AIM OF THE EXERCISE: Would you print every entry exactly as it appears?

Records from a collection
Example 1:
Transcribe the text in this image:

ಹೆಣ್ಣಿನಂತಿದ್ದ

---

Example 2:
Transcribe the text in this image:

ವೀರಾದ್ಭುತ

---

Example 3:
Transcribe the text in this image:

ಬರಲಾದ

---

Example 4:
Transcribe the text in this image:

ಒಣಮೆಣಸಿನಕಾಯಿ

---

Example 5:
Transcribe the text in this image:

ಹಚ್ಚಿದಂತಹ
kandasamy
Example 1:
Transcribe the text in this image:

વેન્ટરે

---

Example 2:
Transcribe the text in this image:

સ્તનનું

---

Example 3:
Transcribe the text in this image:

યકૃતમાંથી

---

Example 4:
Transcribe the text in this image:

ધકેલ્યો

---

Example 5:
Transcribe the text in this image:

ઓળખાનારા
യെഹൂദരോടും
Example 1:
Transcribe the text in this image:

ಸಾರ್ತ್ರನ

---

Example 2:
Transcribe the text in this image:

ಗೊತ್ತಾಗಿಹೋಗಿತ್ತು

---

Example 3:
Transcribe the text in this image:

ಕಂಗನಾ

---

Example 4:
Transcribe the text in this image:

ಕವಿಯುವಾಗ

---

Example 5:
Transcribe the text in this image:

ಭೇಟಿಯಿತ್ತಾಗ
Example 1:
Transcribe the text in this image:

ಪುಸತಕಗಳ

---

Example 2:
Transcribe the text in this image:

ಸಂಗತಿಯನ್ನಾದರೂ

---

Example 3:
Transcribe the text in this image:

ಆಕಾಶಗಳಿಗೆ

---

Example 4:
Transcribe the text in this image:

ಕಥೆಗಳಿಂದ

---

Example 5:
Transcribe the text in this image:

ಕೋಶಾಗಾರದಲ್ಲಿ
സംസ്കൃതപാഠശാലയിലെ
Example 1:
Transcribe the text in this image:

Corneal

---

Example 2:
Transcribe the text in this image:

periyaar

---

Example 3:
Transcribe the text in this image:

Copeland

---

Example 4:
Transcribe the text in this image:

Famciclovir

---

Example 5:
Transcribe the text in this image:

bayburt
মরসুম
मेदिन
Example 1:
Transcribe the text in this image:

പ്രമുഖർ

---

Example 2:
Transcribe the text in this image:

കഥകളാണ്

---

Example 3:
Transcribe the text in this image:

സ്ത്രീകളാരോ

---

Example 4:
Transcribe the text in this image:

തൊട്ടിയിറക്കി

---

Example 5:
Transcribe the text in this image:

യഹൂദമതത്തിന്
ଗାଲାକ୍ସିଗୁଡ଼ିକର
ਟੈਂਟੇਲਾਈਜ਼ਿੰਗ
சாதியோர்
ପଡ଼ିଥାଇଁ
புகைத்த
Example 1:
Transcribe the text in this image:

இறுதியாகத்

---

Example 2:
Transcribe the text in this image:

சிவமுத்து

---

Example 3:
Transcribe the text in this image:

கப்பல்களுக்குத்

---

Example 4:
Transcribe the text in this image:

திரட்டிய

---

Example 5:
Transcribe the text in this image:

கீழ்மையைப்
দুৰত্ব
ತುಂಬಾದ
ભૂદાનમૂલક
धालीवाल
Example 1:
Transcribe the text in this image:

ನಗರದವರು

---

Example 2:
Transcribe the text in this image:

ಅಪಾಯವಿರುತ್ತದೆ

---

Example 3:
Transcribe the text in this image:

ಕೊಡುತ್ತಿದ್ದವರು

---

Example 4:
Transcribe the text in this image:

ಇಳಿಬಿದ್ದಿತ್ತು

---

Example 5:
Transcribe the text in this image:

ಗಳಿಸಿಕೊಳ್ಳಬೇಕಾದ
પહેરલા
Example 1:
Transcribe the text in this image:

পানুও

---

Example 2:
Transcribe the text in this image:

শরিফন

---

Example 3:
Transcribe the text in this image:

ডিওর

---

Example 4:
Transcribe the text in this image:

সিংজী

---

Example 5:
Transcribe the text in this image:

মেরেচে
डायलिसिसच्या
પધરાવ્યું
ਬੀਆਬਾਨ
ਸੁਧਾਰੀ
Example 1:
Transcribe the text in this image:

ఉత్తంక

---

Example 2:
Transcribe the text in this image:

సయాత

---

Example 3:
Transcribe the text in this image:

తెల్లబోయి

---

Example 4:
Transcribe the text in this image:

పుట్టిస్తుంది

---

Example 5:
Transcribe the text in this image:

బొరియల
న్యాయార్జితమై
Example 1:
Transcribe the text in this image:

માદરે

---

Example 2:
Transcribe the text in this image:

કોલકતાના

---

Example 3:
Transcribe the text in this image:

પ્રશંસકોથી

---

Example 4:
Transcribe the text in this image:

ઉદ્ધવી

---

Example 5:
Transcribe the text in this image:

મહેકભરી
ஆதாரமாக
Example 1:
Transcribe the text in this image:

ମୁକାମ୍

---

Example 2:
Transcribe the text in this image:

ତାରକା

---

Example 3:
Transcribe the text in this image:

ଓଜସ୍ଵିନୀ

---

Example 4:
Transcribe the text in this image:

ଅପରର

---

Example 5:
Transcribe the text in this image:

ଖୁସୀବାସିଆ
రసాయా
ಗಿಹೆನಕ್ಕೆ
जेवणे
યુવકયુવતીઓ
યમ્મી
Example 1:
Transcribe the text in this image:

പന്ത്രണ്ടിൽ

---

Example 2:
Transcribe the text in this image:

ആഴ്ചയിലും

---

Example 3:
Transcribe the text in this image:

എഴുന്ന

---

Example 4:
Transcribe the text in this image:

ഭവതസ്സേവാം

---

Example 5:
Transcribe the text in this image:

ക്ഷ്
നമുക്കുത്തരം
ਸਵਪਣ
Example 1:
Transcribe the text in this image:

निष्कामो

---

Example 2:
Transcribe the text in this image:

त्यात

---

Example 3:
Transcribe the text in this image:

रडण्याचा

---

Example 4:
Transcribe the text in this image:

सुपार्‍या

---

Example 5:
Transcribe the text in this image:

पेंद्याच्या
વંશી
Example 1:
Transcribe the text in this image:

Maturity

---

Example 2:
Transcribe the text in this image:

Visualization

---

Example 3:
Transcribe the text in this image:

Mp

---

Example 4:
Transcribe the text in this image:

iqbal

THE ANSWER:
Example 1:
Transcribe the text in this image:

ಹೆಣ್ಣಿನಂತಿದ್ದ

---

Example 2:
Transcribe the text in this image:

ವೀರಾದ್ಭುತ

---

Example 3:
Transcribe the text in this image:

ಬರಲಾದ

---

Example 4:
Transcribe the text in this image:

ಒಣಮೆಣಸಿನಕಾಯಿ

---

Example 5:
Transcribe the text in this image:

ಹಚ್ಚಿದಂತಹ
kandasamy
Example 1:
Transcribe the text in this image:

વેન્ટરે

---

Example 2:
Transcribe the text in this image:

સ્તનનું

---

Example 3:
Transcribe the text in this image:

યકૃતમાંથી

---

Example 4:
Transcribe the text in this image:

ધકેલ્યો

---

Example 5:
Transcribe the text in this image:

ઓળખાનારા
യെഹൂദരോടും
Example 1:
Transcribe the text in this image:

ಸಾರ್ತ್ರನ

---

Example 2:
Transcribe the text in this image:

ಗೊತ್ತಾಗಿಹೋಗಿತ್ತು

---

Example 3:
Transcribe the text in this image:

ಕಂಗನಾ

---

Example 4:
Transcribe the text in this image:

ಕವಿಯುವಾಗ

---

Example 5:
Transcribe the text in this image:

ಭೇಟಿಯಿತ್ತಾಗ
Example 1:
Transcribe the text in this image:

ಪುಸತಕಗಳ

---

Example 2:
Transcribe the text in this image:

ಸಂಗತಿಯನ್ನಾದರೂ

---

Example 3:
Transcribe the text in this image:

ಆಕಾಶಗಳಿಗೆ

---

Example 4:
Transcribe the text in this image:

ಕಥೆಗಳಿಂದ

---

Example 5:
Transcribe the text in this image:

ಕೋಶಾಗಾರದಲ್ಲಿ
സംസ്കൃതപാഠശാലയിലെ
Example 1:
Transcribe the text in this image:

Corneal

---

Example 2:
Transcribe the text in this image:

periyaar

---

Example 3:
Transcribe the text in this image:

Copeland

---

Example 4:
Transcribe the text in this image:

Famciclovir

---

Example 5:
Transcribe the text in this image:

bayburt
মরসুম
मेदिन
Example 1:
Transcribe the text in this image:

പ്രമുഖർ

---

Example 2:
Transcribe the text in this image:

കഥകളാണ്

---

Example 3:
Transcribe the text in this image:

സ്ത്രീകളാരോ

---

Example 4:
Transcribe the text in this image:

തൊട്ടിയിറക്കി

---

Example 5:
Transcribe the text in this image:

യഹൂദമതത്തിന്
ଗାଲାକ୍ସିଗୁଡ଼ିକର
ਟੈਂਟੇਲਾਈਜ਼ਿੰਗ
சாதியோர்
ପଡ଼ିଥାଇଁ
புகைத்த
Example 1:
Transcribe the text in this image:

இறுதியாகத்

---

Example 2:
Transcribe the text in this image:

சிவமுத்து

---

Example 3:
Transcribe the text in this image:

கப்பல்களுக்குத்

---

Example 4:
Transcribe the text in this image:

திரட்டிய

---

Example 5:
Transcribe the text in this image:

கீழ்மையைப்
দুৰত্ব
ತುಂಬಾದ
ભૂદાનમૂલક
धालीवाल
Example 1:
Transcribe the text in this image:

ನಗರದವರು

---

Example 2:
Transcribe the text in this image:

ಅಪಾಯವಿರುತ್ತದೆ

---

Example 3:
Transcribe the text in this image:

ಕೊಡುತ್ತಿದ್ದವರು

---

Example 4:
Transcribe the text in this image:

ಇಳಿಬಿದ್ದಿತ್ತು

---

Example 5:
Transcribe the text in this image:

ಗಳಿಸಿಕೊಳ್ಳಬೇಕಾದ
પહેરલા
Example 1:
Transcribe the text in this image:

পানুও

---

Example 2:
Transcribe the text in this image:

শরিফন

---

Example 3:
Transcribe the text in this image:

ডিওর

---

Example 4:
Transcribe the text in this image:

সিংজী

---

Example 5:
Transcribe the text in this image:

মেরেচে
डायलिसिसच्या
પધરાવ્યું
ਬੀਆਬਾਨ
ਸੁਧਾਰੀ
Example 1:
Transcribe the text in this image:

ఉత్తంక

---

Example 2:
Transcribe the text in this image:

సయాత

---

Example 3:
Transcribe the text in this image:

తెల్లబోయి

---

Example 4:
Transcribe the text in this image:

పుట్టిస్తుంది

---

Example 5:
Transcribe the text in this image:

బొరియల
న్యాయార్జితమై
Example 1:
Transcribe the text in this image:

માદરે

---

Example 2:
Transcribe the text in this image:

કોલકતાના

---

Example 3:
Transcribe the text in this image:

પ્રશંસકોથી

---

Example 4:
Transcribe the text in this image:

ઉદ્ધવી

---

Example 5:
Transcribe the text in this image:

મહેકભરી
ஆதாரமாக
Example 1:
Transcribe the text in this image:

ମୁକାମ୍

---

Example 2:
Transcribe the text in this image:

ତାରକା

---

Example 3:
Transcribe the text in this image:

ଓଜସ୍ଵିନୀ

---

Example 4:
Transcribe the text in this image:

ଅପରର

---

Example 5:
Transcribe the text in this image:

ଖୁସୀବାସିଆ
రసాయా
ಗಿಹೆನಕ್ಕೆ
जेवणे
યુવકયુવતીઓ
યમ્મી
Example 1:
Transcribe the text in this image:

പന്ത്രണ്ടിൽ

---

Example 2:
Transcribe the text in this image:

ആഴ്ചയിലും

---

Example 3:
Transcribe the text in this image:

എഴുന്ന

---

Example 4:
Transcribe the text in this image:

ഭവതസ്സേവാം

---

Example 5:
Transcribe the text in this image:

ക്ഷ്
നമുക്കുത്തരം
ਸਵਪਣ
Example 1:
Transcribe the text in this image:

निष्कामो

---

Example 2:
Transcribe the text in this image:

त्यात

---

Example 3:
Transcribe the text in this image:

रडण्याचा

---

Example 4:
Transcribe the text in this image:

सुपार्‍या

---

Example 5:
Transcribe the text in this image:

पेंद्याच्या
વંશી
Example 1:
Transcribe the text in this image:

Maturity

---

Example 2:
Transcribe the text in this image:

Visualization

---

Example 3:
Transcribe the text in this image:

Mp

---

Example 4:
Transcribe the text in this image:

iqbal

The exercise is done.